About Prof Stephen Bullivant
Stephen Bullivant is Professor of Theology and the Sociology of Religion at St Mary’s University, where he also directs the Benedict XVI Centre for Religion and Society. He has held visiting positions at the Universities of Oxford, Manchester, and University College London.
As an author and editor, Prof Bullivant has published nine books in theology and social sciences.

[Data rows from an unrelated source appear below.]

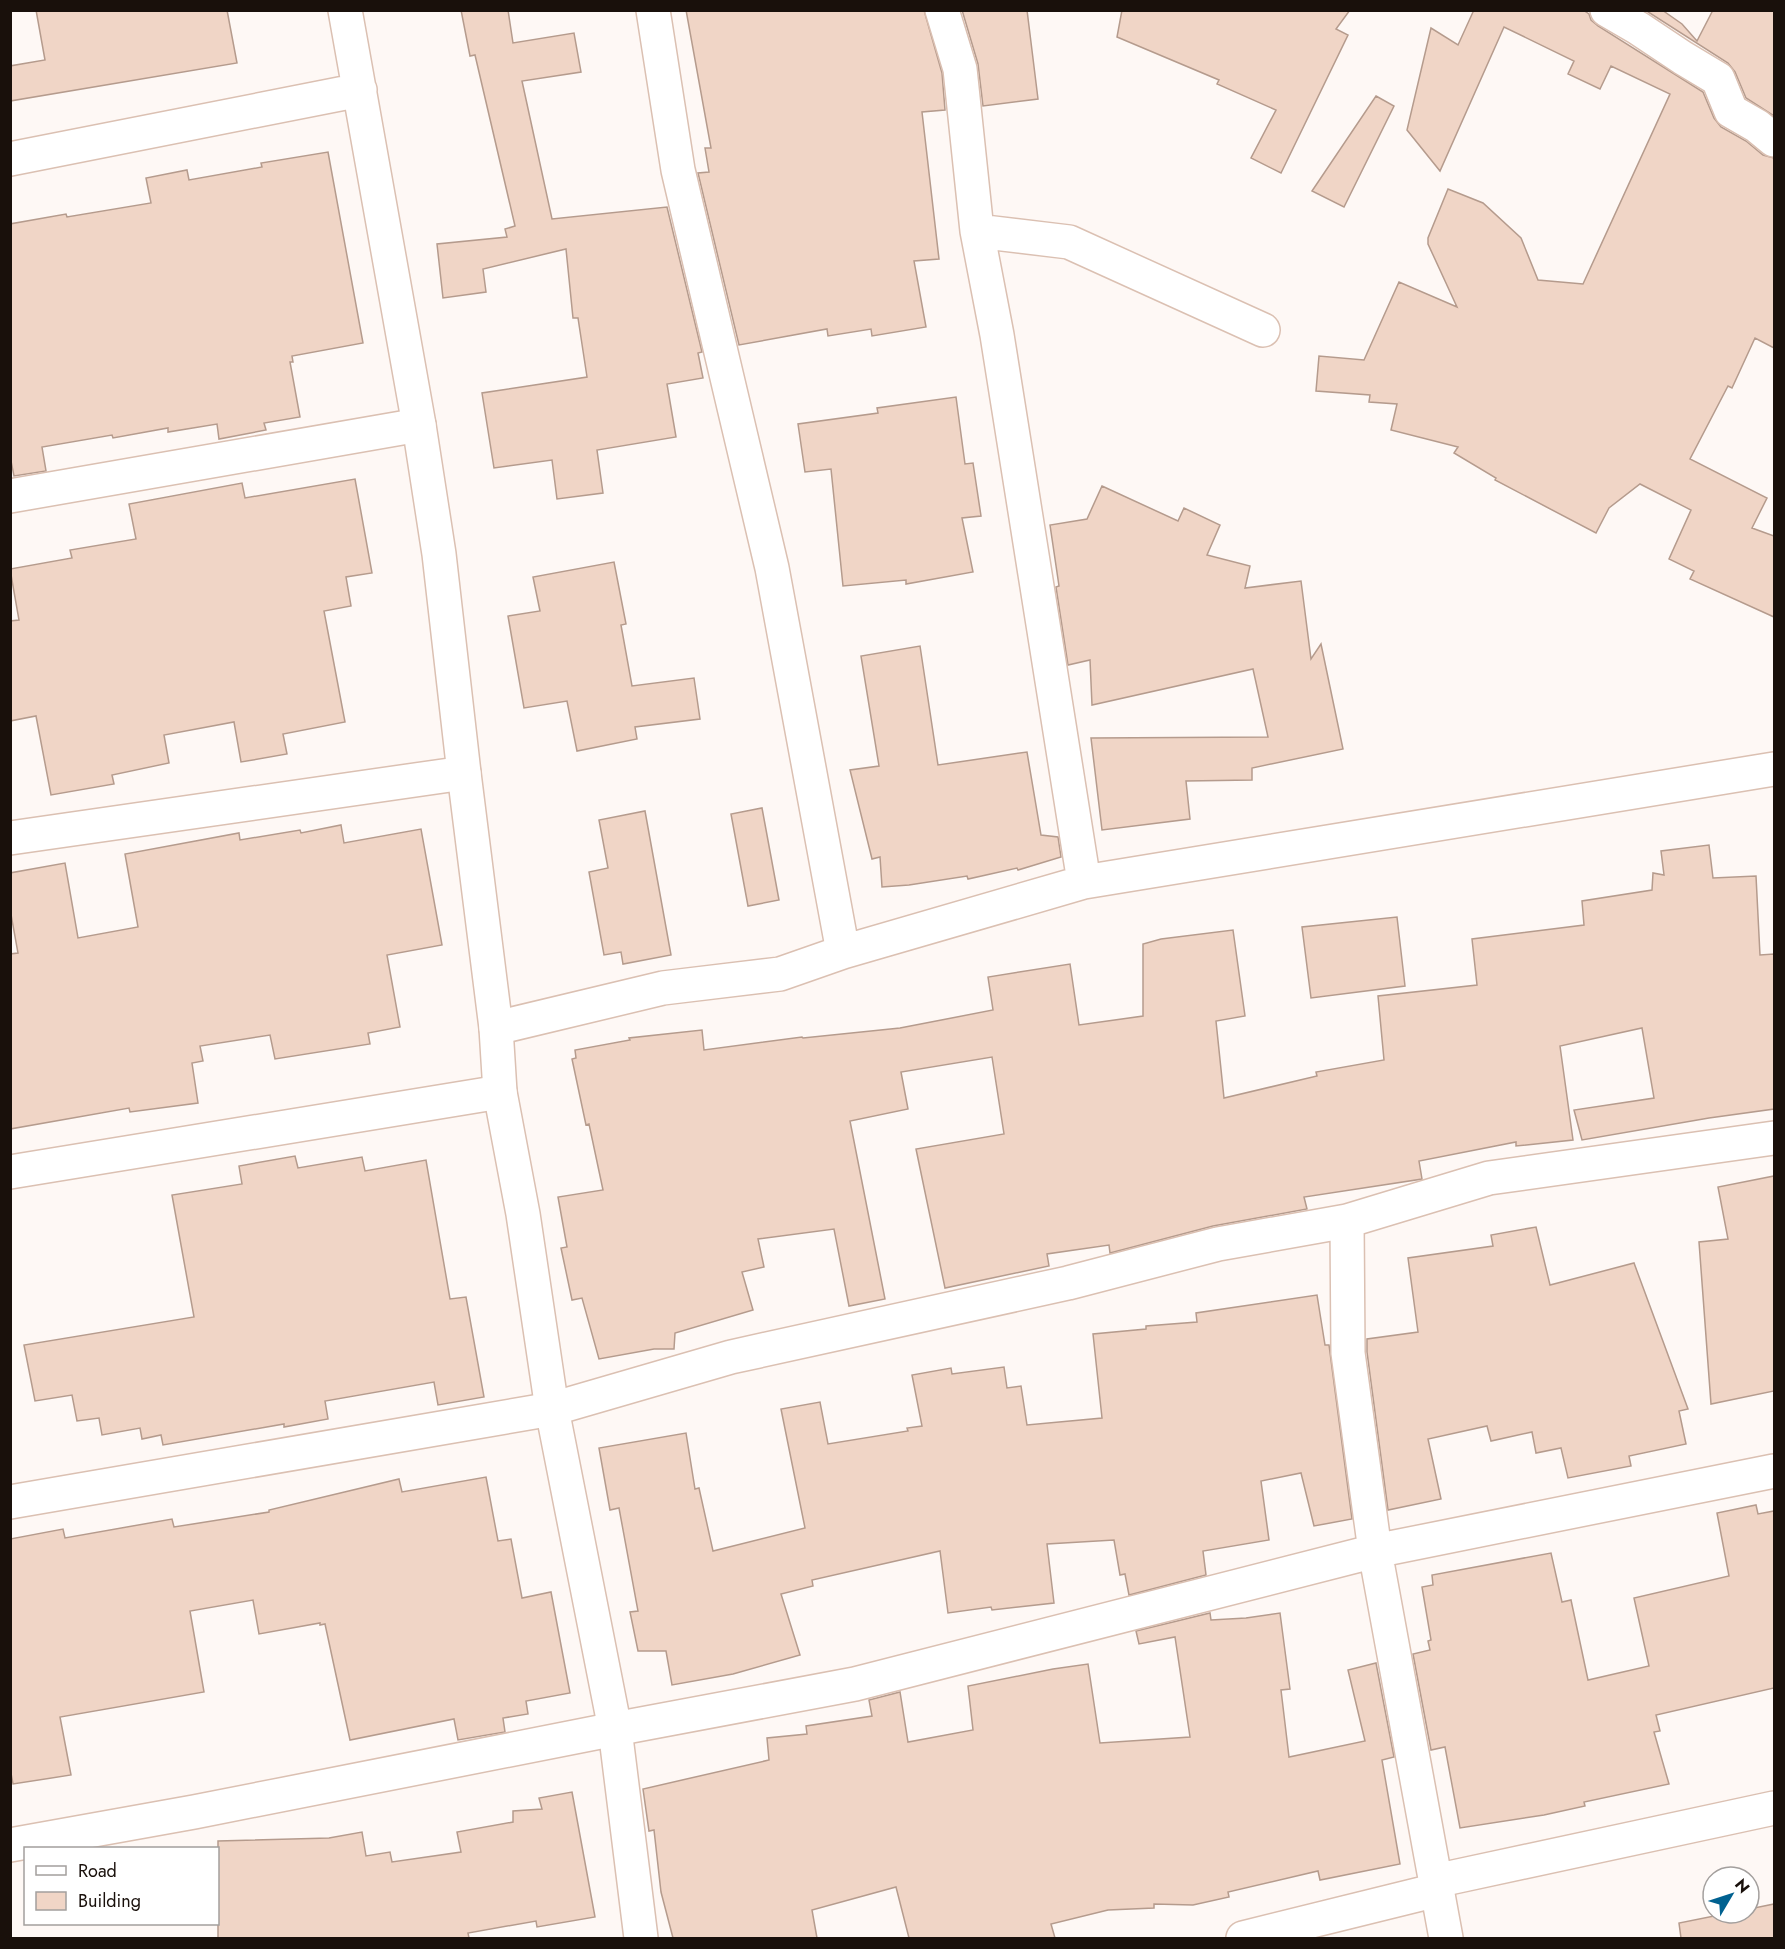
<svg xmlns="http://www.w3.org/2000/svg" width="1785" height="1949" font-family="Jost,sans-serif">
<rect width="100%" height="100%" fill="#fef8f5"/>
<!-- building -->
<path fill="#f0d5c6" stroke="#b59b8d" stroke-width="1.5" d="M36,10H227L237,63L10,101V66L45,60Z
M461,10H508L513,43L574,33L581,72L522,81L552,219L667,207L702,352L698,353L703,378L667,384L676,437L597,450L603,493L557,499L552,460L494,468L482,393L587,377L578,318H573L566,249L483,269L486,292L443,298L437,244L507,237L505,229L515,226L475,55L470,56Z
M686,10H924L942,73L945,110L922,112L939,259L914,261L926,327L872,336L871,329L828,336L827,329L739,345L698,173L709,172L705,148H711Z
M962,10H1027L1038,99L983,106L978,64Z
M1122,10H1350L1336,29L1348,35L1281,173L1251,158L1276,110L1217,84L1219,80L1117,37Z
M1471,10H1583L1589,14L1591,20L1598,26L1703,92L1714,118L1721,127L1746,141L1763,155L1774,158V348L1755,338L1732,388L1728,386L1690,459L1767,498L1752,528L1774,536V617L1690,579L1694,571L1669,559L1691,510L1640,484L1609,508L1596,533L1495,480L1496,478L1454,453L1458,447L1391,430L1397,404L1369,402L1370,395L1316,391L1319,356L1364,360L1399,282L1457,307L1428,244V238L1448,189L1483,203L1521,238L1538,280L1583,284L1670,94L1611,66L1600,89L1568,74L1574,61L1504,27L1440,171L1407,130L1431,28L1458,45L1473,12Z
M1645,10H1662L1682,24L1697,41L1713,10H1774V116L1746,98L1735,72L1728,63Z
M1376,96L1394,106L1344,207L1312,191Z
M328,152L363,343L292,356L293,362H290L300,417L264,423L266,430L219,439L217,424L168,432V428L113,438L112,435L42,447L46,471L14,476L10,456V224L66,214L67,217L151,203L146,178L187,170L189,180L262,167L261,163Z
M956,397L965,464L973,463L981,516L962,518L973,572L906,584V580L843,586L831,469L805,472L798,424L878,413L877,408Z
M355,479L372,573L346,577L351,606L324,611L345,722L283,734L287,754L241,762L234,722L164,735L169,763L112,775L114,784L51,795L36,716L10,721V621L19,620L10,569L72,558L70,550L136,539L129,504L242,483L245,498Z
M1102,486L1178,521L1184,508L1220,525L1207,555L1250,566L1245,588L1301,581L1311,659L1321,644L1343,749L1252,768V780L1186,781L1190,819L1102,830L1091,738L1268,737L1253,669L1092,705L1090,660L1068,665L1056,587L1059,586L1050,525L1087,519Z
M614,562L626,624L621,625L632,686L694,678L700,719L635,727L637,739L577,751L567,701L524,708L508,616L540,611L533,577Z
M920,646L938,765L1027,752L1041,835L1058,837L1061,857L1018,870L1017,868L968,879L967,876L909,885L882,887L880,857L872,859L850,770L879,766L861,656Z
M762,808L779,900L748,906L731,814Z
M645,811L671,955L623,964L621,952L604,955L589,872L608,868L599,820Z
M341,825L344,843L421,829L442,945L387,955L400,1027L368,1033L370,1044L275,1059L270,1035L200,1046L203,1061L192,1063L198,1103L130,1112L129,1108L10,1129V954L18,953L10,909V873L65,863L78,938L138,927L125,854L239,833L240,840L300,830L301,833Z
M1709,845L1713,878L1756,876L1760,955L1774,954V1109L1709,1118L1582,1140L1574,1110L1654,1098L1642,1028L1560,1046L1573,1140L1516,1146V1142L1419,1161L1422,1179L1304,1197L1307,1209L1213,1226L1110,1253L1109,1245L1047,1254L1049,1266L945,1288L916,1149L1004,1134L992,1057L901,1072L908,1109L850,1121L885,1299L849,1306L834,1229L758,1239L764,1267L742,1272L753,1310L675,1333L674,1349H654L599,1359L582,1298L572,1300L561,1248L567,1247L558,1197L603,1190L589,1124L586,1125L572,1059L576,1058L575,1050L630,1040L629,1038L702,1030L704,1050L802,1037L803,1038L900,1028L993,1010L988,977L1070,964L1079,1025L1143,1016V944L1161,939L1233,930L1245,1016L1216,1021L1224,1098L1317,1076L1316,1072L1384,1060L1378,996L1477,985L1472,939L1584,925L1582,901L1652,890L1653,873L1664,875L1661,851Z
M1397,917L1405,986L1311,998L1302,927Z
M295,1156L298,1168L362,1157L365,1171L426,1160L450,1299L466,1297L484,1397L438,1405L434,1382L325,1401L328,1419L284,1427V1424L163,1445L161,1435L142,1439L140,1428L102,1435L99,1418L77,1421L72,1395L35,1401L24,1345L194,1317L172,1195L242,1184L239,1166Z
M1774,1176V1391L1711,1404L1699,1242L1728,1239L1718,1187Z
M1536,1227L1550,1285L1634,1263L1688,1409L1679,1411L1686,1444L1629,1456L1631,1466L1568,1478L1561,1448L1536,1453L1532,1432L1491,1441L1487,1426L1428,1439L1441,1499L1388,1510L1367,1352V1339L1418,1332L1408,1258L1493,1246L1491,1235Z
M1317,1295L1325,1345H1329L1352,1519L1314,1526L1301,1473L1261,1481L1269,1540L1203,1551L1206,1575L1129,1595L1125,1574L1120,1575L1114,1540L1047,1544L1054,1603L992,1610L991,1607L948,1613L940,1551L812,1580L813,1586L781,1594L800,1655L733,1674L672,1685L666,1651H638L630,1612L638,1611L619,1508L610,1510L599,1448L686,1433L695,1489L699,1488L713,1551L805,1528L781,1409L820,1402L828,1444L908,1431L907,1428L922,1426L912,1375L951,1368L952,1374L1004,1367L1007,1388L1021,1386L1027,1425L1102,1418L1093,1334L1146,1329V1326L1197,1322L1196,1313Z
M486,1477L498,1541L511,1539L522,1598L551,1592L570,1693L526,1701L528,1714L503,1718L505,1732L458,1740L454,1719L350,1740L325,1624L320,1625V1623L259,1634L253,1600L190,1611L204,1692L60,1717L71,1775L13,1784L10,1768V1539L63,1529L65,1538L172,1519L174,1527L269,1512V1510L399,1479L402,1492Z
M1756,1505L1758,1514L1774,1511V1688L1656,1715L1660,1731L1654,1732L1669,1784L1584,1802L1585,1806L1544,1815L1460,1828L1445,1747L1431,1750L1413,1654L1430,1650L1428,1641L1431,1640L1422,1587L1433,1585L1432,1575L1551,1553L1562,1602L1571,1600L1588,1680L1649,1666L1634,1598L1729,1576L1717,1513Z
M1210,1613L1211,1620L1246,1618L1280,1613L1290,1689L1281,1690L1289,1757L1365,1741L1348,1670L1376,1663L1394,1757L1382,1760L1400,1864L1320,1880L1318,1871L1228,1892L1229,1897L1193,1905L1154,1904V1908L1108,1910L1051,1924L1055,1938H909L896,1887L812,1910L817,1938H673L661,1892L654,1830L649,1831L643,1789L769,1760L767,1738L807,1734L806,1726L872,1716L869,1700L900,1692L908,1742L973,1730L968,1686L1053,1669L1088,1664L1100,1743L1190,1737L1175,1637L1139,1644L1136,1631Z
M572,1792L595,1917L537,1927L536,1921L468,1933L469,1938H218V1841L329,1838L362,1832L366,1856L390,1852L392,1862L461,1852L457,1832L513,1822V1811L542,1809L539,1798Z
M1774,1904V1938H1681L1679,1923L1729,1913H1749V1909Z"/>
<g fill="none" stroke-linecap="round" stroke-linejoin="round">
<defs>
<path id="street" d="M653,10L678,170L772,568L843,952
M942,10L960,69L977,231L997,335L1084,882
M1607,10L1638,28L1683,58L1718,79L1731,111L1757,126L1774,140
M977,231L1069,242L1263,330
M10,496L419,425
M10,838L464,773
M496,1028L663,988L780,974L843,952L1084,882L1774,769
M10,1172L500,1092
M1347,1221L1348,1353L1375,1551L1446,1938
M10,1502L552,1409L731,1357L1068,1283L1218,1244L1347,1221L1489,1178L1774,1138
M10,1845L194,1812L615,1729L855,1684L1375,1551L1774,1471
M1435,1881L1774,1808
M1243,1938L1437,1890"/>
<path id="secondary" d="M345,10L419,425L439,554L464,773L496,1028L500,1092L523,1214L552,1409L615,1729L641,1938
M10,159L360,90"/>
</defs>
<!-- street casing -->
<use href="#street" stroke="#dbc0b2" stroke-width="36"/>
<!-- secondary casing -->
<use href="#secondary" stroke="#dbc0b2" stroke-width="36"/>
<!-- street -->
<use href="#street" stroke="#fff" stroke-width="33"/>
<!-- secondary -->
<use href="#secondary" stroke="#fff" stroke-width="33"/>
</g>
<!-- border -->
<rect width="1785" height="1949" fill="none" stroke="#19100b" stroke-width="24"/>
<!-- legend -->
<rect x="24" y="1847" width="195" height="78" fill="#ffffff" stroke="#a39f9d" stroke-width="1.5"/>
<rect x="36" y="1866" width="30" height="9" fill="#ffffff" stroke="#a39f9d" stroke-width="1.5"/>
<text x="78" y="1877" font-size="18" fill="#19100b">Road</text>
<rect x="36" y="1892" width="30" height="18" fill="#f0d5c6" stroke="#a39f9d" stroke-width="1.5"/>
<text x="78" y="1907" font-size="18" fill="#19100b">Building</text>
<!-- north arrow -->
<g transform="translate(1731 1895) rotate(51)"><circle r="28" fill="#ffffff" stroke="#a39f9d" stroke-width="1.5"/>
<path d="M0-4.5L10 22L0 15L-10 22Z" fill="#006190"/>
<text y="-9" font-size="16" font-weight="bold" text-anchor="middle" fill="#19100b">N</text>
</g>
</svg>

Forthcoming volumes include Why Catholics Leave, What They Miss, and How They Might Return (Paulist Press, 2018; co-authored with C. Knowles, H. Vaughan-Spruce, and B. Durcan), Mass Exodus: Catholic Disaffiliation in Britain and America since Vatican II (Oxford University Press, 2019), and The Cambridge History of Atheism (Cambridge University Press, 2020; two volumes, co-edited with M. Ruse).
Prof Bullivant’s research has received extensive media coverage, including from the BBC, Sky News, The New York Times, The Times, The Guardian, The Economist, and Der Spiegel. He has been interviewed on BBC Radio, LBC, Vatican Radio, and EWTN. His own writings have been published by outlets including The Guardian, New Scientist, The Spectator, First Things, America, and The Catholic Herald.